Sebagian orang kemudian membebek provokasi media yang
mengatakan bahwa Kudeta di Turki kemarin adalah settingan Erdogan. Benarkah?
Kalau itu yang ingin mereka katakan, maka silahkan saja. Dan bila ingin
mendapat klarifikasi maka silahkan simak segala detail berikut ini. Biarkan
jiwa-jiwa yang galau berdialog dengan kegalauannya sendiri, mencermati fakta
demi fakta. Toh, hidup dijalani bukan dari lontaran ke lontaran yang membual,
tapi dari keyakinan ke keyakinan yang rasional.
“Erdogan di pesawat, menolak mendarat di Istanbul, sekarang
mencoba untuk mencari suaka di Jerman, kata para pejabat Pertahanan AS.”
Pernyataan itu beredar melalui akun Twitter @Stratfor dengan mantion @MSNBC
pada dini hari itu juga saat Erdogan hendak bertolak ke Istanbul. Apa perlunya?
Dan apa kuasa Erdogan mengkondisikan para pejabat pertahanan AS?

---*---

PETUNJUK:
a) Menurut teks, melalui akun Twitter mana pernyataan tentang Erdogan yang menolak mendarat di Istanbul itu beredar?
b) Tuliskan kembali bagian teks antara "Kalau itu yang" dan "keyakinan yang rasional.", termasuk kedua bagian itu.
c) Tentukan apakah setiap pernyataan berikut sesuai dengan teks. Jawab ya atau tidak, lalu kutip kata-kata teks yang menentukannya.
(i) Pernyataan tentang Erdogan disebut berasal dari para pejabat Pertahanan AS.
(ii) Erdogan disebut mencoba mencari suaka di Prancis.
(iii) Pernyataan itu beredar pada sore hari.
Entri berikut tidak berkaitan dengan teks di atas.

INFORMASI SUMBER:
---*---

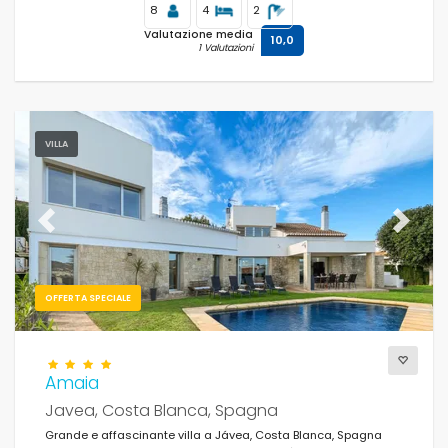
8
4
2
Valutazione media
10,0
1 Valutazioni
VILLA
Previous
Next
OFFERTA SPECIALE
Amaia
Javea, Costa Blanca, Spagna
Grande e affascinante villa a Jávea, Costa Blanca, Spagna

---*---

JAWABAN:
a) Melalui akun Twitter @Stratfor.

b)
Kalau itu yang ingin mereka katakan, maka silahkan saja. Dan bila ingin
mendapat klarifikasi maka silahkan simak segala detail berikut ini. Biarkan
jiwa-jiwa yang galau berdialog dengan kegalauannya sendiri, mencermati fakta
demi fakta. Toh, hidup dijalani bukan dari lontaran ke lontaran yang membual,
tapi dari keyakinan ke keyakinan yang rasional.

c)
(i) Ya: "kata para pejabat Pertahanan AS."
(ii) Tidak: "sekarang mencoba untuk mencari suaka di Jerman"
(iii) Tidak: "pada dini hari itu juga"